"A nation without a past is a lost nation,
and a people without a past is a people without a soul."
Sir Seretse Khama, 1921 - 1980,
first President of the Republic of Botswana.
Missionaries and Traders
Bechuanaland was visited by Europeans towards the close of the 18th century. The generally peaceful disposition of the tribes rendered the opening up of the country comparatively easy. When European traders and missionaries began arriving in Botswana in the early nineteenth century they found the lives of most Botswana communities being disrupted by Bakololo and Amandebele invaders. As a result a number of more powerful rulers emerged such as Sebego of the Bangwaketse, Sechele of the Bakwena, Sekgoma of the Bangwato and Letsholathebe of the Batawana who built up their emerging states by acquiring both knowledge and guns from the European visitors. In return for guns they traded ivory and other game products, while inviting missionaries to establish schools in their territories.
In the 19th century numerous missionary societies were formed in Europe and America to send out proselytizers around the world. The London Missionary Society was one of the first to preach amongst the Batswana. The London Missionary Society established stations in what is now Griqualand West in 1803, and in 1818 the mission station of Kuruman (near present-day Vryburg in South Africa), in Bechuanaland proper, was founded. The untiring Robert Moffat headed the station for 50 years. The Rev. John Campbell, one of the founders of the Bible Society, also travelled in southern Bechuanaland and the adjoining districts in 1812—1814 and 1819—1821, adding considerably to the knowledge of the river systems.
Largely as the result of the work of Moffat (who reduced the Bechuana tongue to writing), and of other missionaries, the Bechuana advanced notably in civilization. The arrival of David Livingstone in 1841 marked the beginning of the systematic exploration of the northern regions. His travels, and those of C.I.Anderson (1853—1858) and others, covered almost every part of the country hitherto unknown.
The famous Dr. David Livingstone arrived in 1841, worked out of Kuruman for about two years, and then married Moffat's daughter, Mary. Though much more interested in exploration than missionary work, and later much more involved in the abolition of the slave trade, Livingstone set up a mission station at Kolobeng among the Bakwena. Livingstone, in his African Travels, says that he came upon the tribe of the Bechuanas. They were a people savage to the last degree, but ostentatious to a remarkable extent. As an illustration of it, he said that when his party wished to get some food from them, the Bechuana chief said, "Behold an ox;" but when they looked, they found but a miserable goat.

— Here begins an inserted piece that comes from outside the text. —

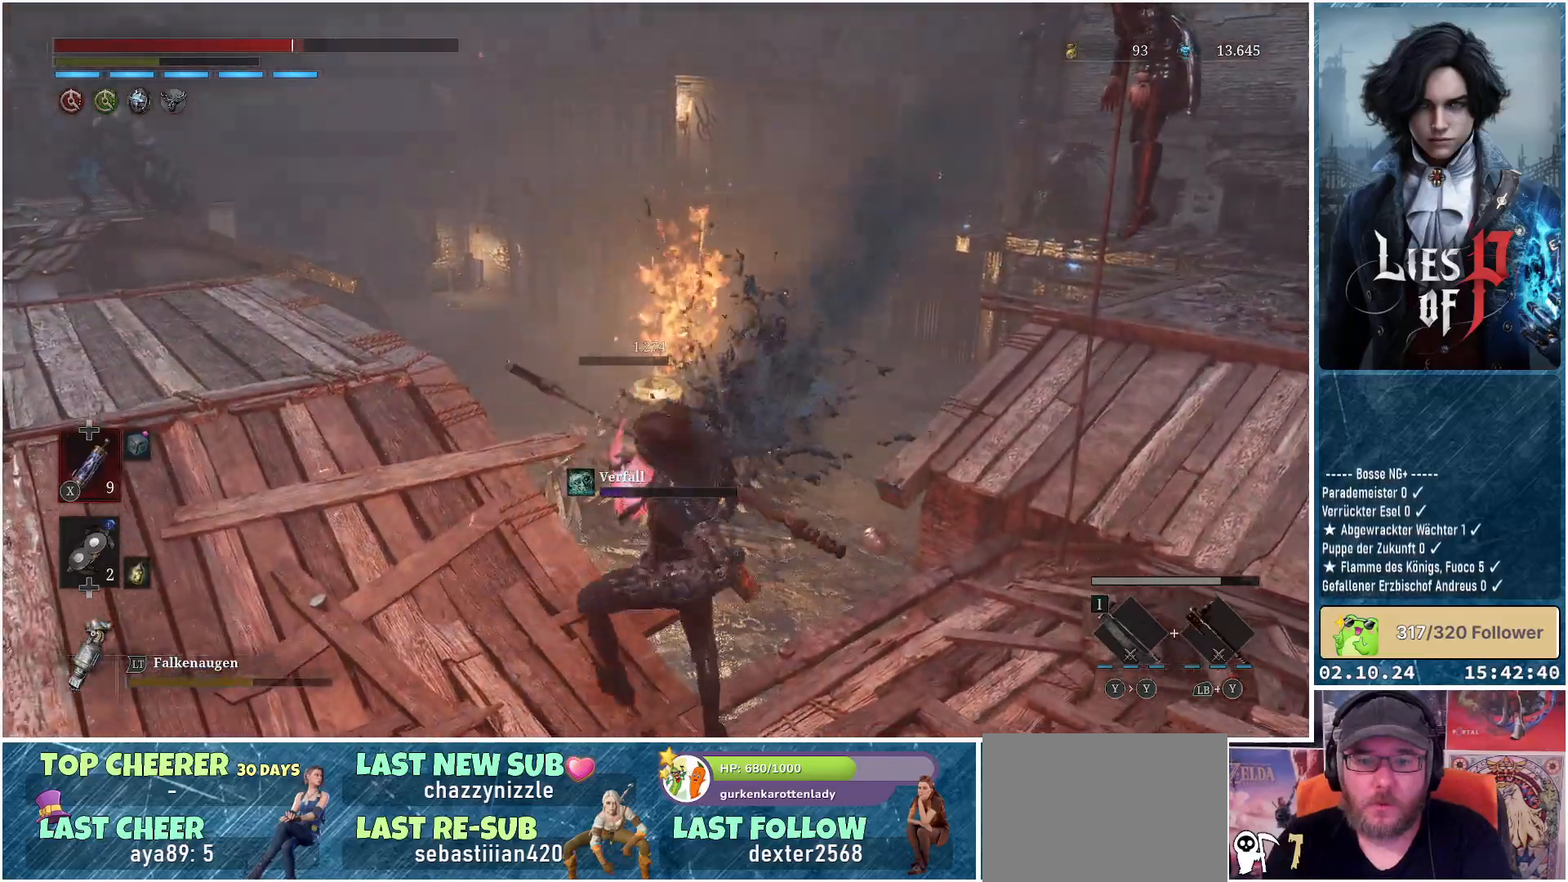
{"buttons": [], "left_stick": "down-right", "right_stick": "center", "events": [[50, "B", "up"], [100, "B", "down"], [183, "B", "up"], [250, "B", "down"], [317, "B", "up"], [367, "B", "down"], [467, "B", "up"]]}
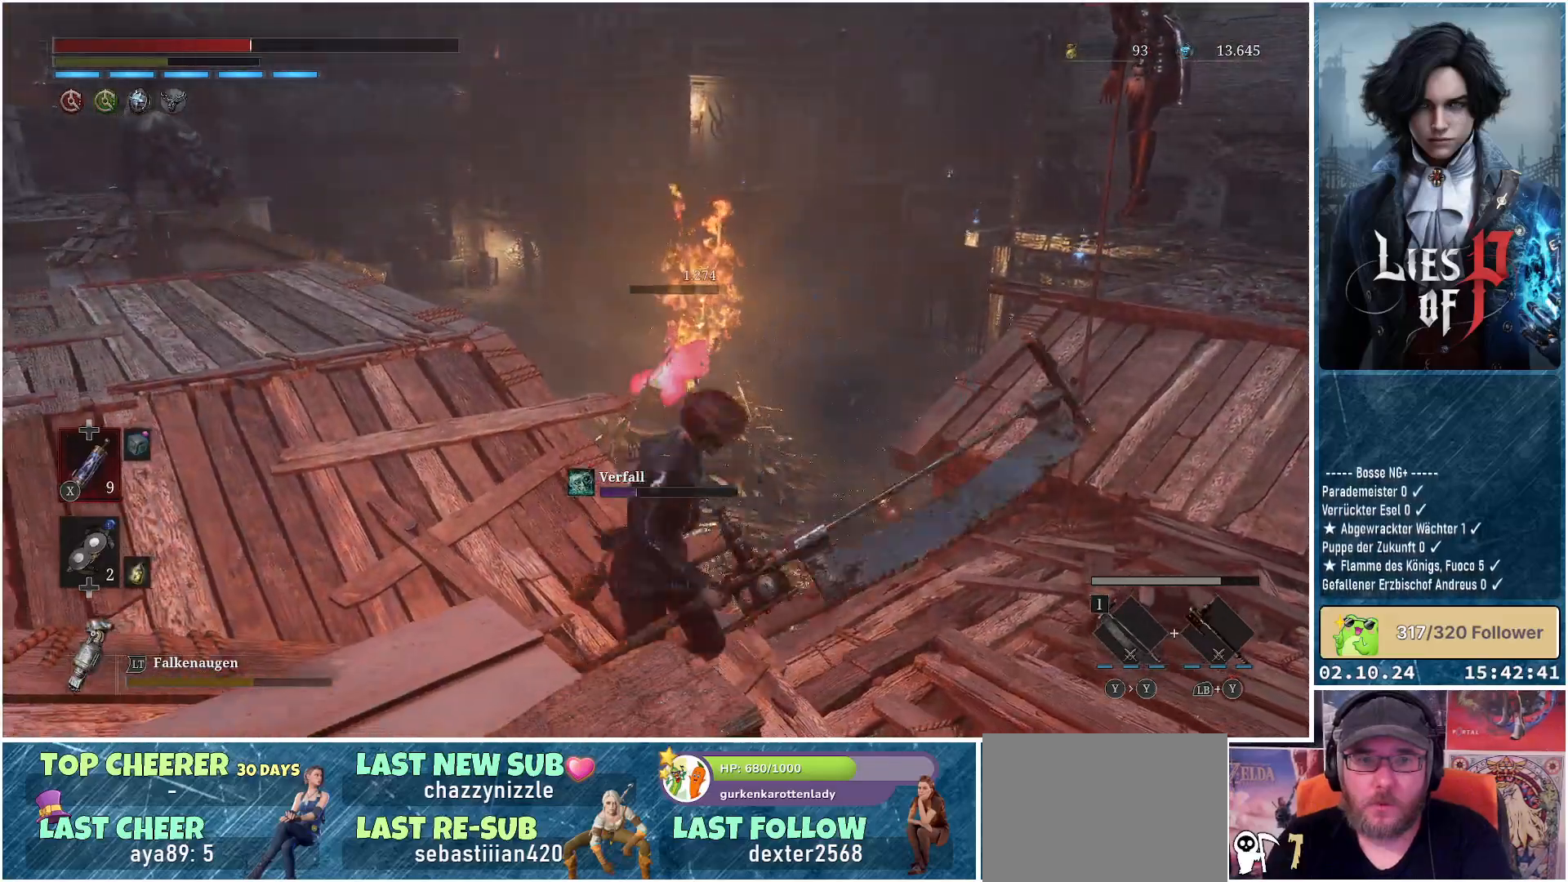
{"buttons": [], "left_stick": "up-right", "right_stick": "right", "events": [[33, "B", "down"], [100, "B", "up"], [217, "left_stick", "right"], [417, "right_stick", "right"], [467, "left_stick", "up-right"]]}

The Transvaal Boers invaded Botswana in 1852, but were driven away by a coalition of merafe (often translated as tribes) who temporarily united under the overall leadership of the Bakwena ruler Sechele.
From Kuruman, Christianity very gradually spread to the interior. Missionaries settled amongst the people, often at the invitation of the chiefs who wanted guns and knew that the presence of missionaries encouraged the traders. By 1880 every major village of every tribe in Botswana had a resident missionary and their influence had become a permanent feature of life.
The missionaries worked through the chief, recognizing that the chief's conversion was the key to the rest of the tribe. Chiefs' responses varied - from Khama's (of the Bangwato) wholehearted embrace of the faith, to Sekgoma Letsholathebe's (of the Batawana) outright rejection, which he claimed was in defence of his culture.
The cause of Christianity was not to be advanced by bloodshed and devastation. The Bible had been translated into the language of the chief tribes, which is called Chuan or Sechuan (1831) and single Gospels into Matabele and Mashona. Roman Catholic missions in this territory were under the charge of the Jesuits connected with the Zambesi mission. Protestant missions were carried on by the London Missionary Society, which extended its work to this territory in 1862, and by the Hermannsburg Missionary Society of Germany, which entered the territory in 1864. It is difficult to obtain the exact statistics of either of these societies, since the mission reports of both covered land beyond the borders of the Bechuanaland Protectorate. It is estimated by 1900, however, that the number of their adherents was not far from 12,000. Somewhat over 100,000 of the people are pagans, and about 15,000 were Christians.
At the time of the first contact of the Bechuana with white men the Cape government was the only civilized authority in South Africa; and from this cause, and the circumstance that the missionaries who lived among and exercised great influence over them were of British nationality, the connexion between Bechuanaland and the Cape became close.